La actividad tuvo como propósito difundir evidencia actualizada sobre comportamientos de riesgo en la conducción y fortalecer la toma de decisiones orientadas a reducir la siniestralidad vial en Lima Metropolitana, promoviendo intervenciones basadas en información objetiva y observación directa en campo.
El estudio se centró exclusivamente en la observación de tres conductas de riesgo en conductores de vehículos de categoría M1: el uso del teléfono móvil durante la conducción, el no uso del cinturón de seguridad y el sobrepaso del semáforo en luz roja.
Para ello, se realizó la observación directa de 6 030 personas a bordo de vehículos particulares y de transporte de personas, en siete intersecciones de alto flujo vehicular de la capital y en tres franjas horarias de mayor circulación.
Entre los principales hallazgos se identificó que el 6,3 % de los conductores utilizaba el celular en la mano mientras conducía, porcentaje que se incrementa significativamente en conductores jóvenes. En el grupo de 18 a 25 años, esta conducta alcanza el 19,4 %, lo que equivale a uno de cada cinco conductores de este grupo etario.
Asimismo, el informe evidenció que el 12,1 % de conductores no respetó la luz roja del semáforo, una conducta de alto riesgo asociada a colisiones en intersecciones y a siniestros con consecuencias graves.
En relación con el uso del cinturón de seguridad, el estudio identificó brechas importantes dentro del vehículo. Mientras el 95,8 % de conductores utilizaba cinturón, el porcentaje disminuye a 81,9 % en copilotos y se reduce considerablemente en los asientos traseros, donde solo el 2,7 % de pasajeros lo utiliza.
Durante la presentación del informe, el viceministro de Transportes, Juan Haro, destacó que los resultados evidencian la persistencia de conductas de riesgo en la conducción diaria y subrayó la importancia de reforzar acciones de prevención y fiscalización basadas en evidencia.
“Este informe constituye una línea de base fundamental para orientar nuestras políticas públicas, fortalecer la labor policial y diseñar campañas de comunicación más efectivas, enfocadas en cambiar comportamientos”, señaló.
El evento contó con la participación de representantes de entidades públicas como el presidente ejecutivo de la Autoridad de Transporte Urbano para Lima y Callao (ATU), David Hernández, así como de la Policía Nacional del Perú y la Municipalidad Metropolitana de Lima.
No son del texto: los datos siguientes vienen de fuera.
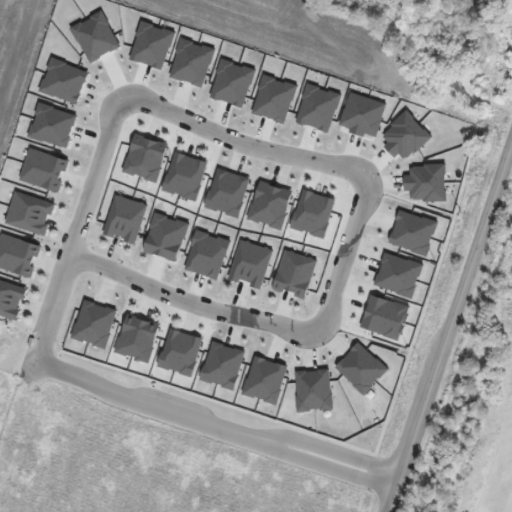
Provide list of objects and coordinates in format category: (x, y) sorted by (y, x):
building: (419, 3)
road: (242, 145)
road: (74, 228)
road: (347, 256)
road: (188, 302)
road: (453, 326)
park: (480, 415)
road: (215, 424)
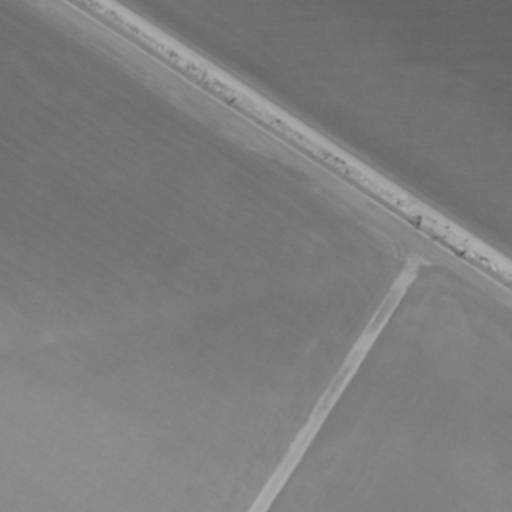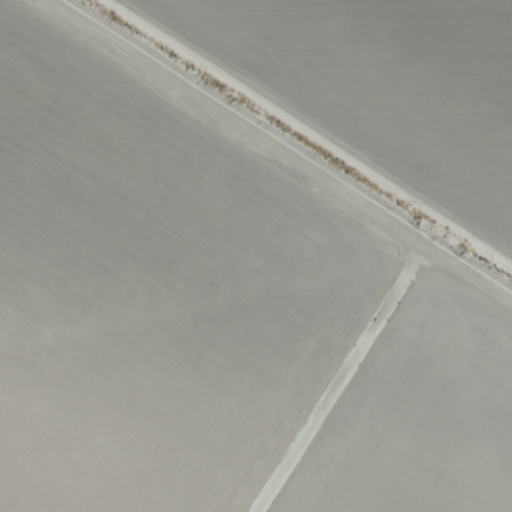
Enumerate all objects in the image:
crop: (255, 256)
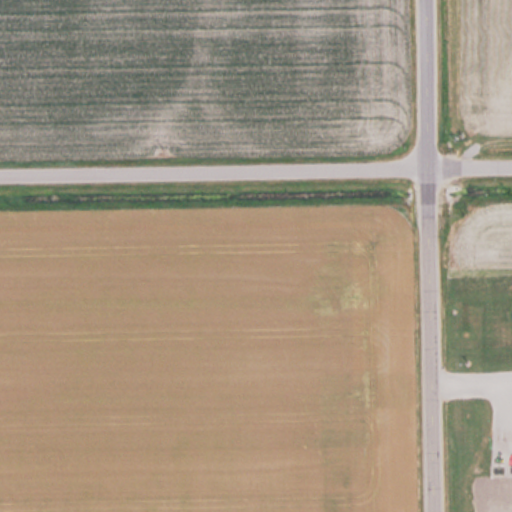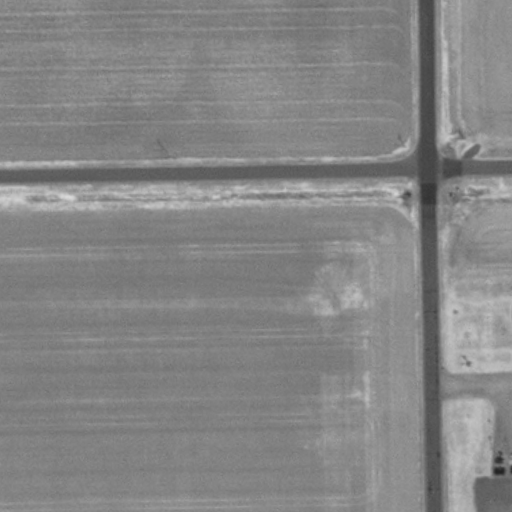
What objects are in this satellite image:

También asistieron organizaciones de la sociedad civil, entre ellas la Luz Ámbar, así como representantes de plataformas de movilidad del sector privado como Uber, Cabify, InDrive y DiDi.
El MTC resaltó que la seguridad vial es un desafío multisectorial que requiere el compromiso conjunto del Estado, la sociedad civil y el sector privado. En ese sentido, los resultados del informe permitirán orientar acciones de control de tránsito, políticas públicas y campañas de sensibilización enfocadas en reducir estas conductas de alto impacto en la seguridad vial.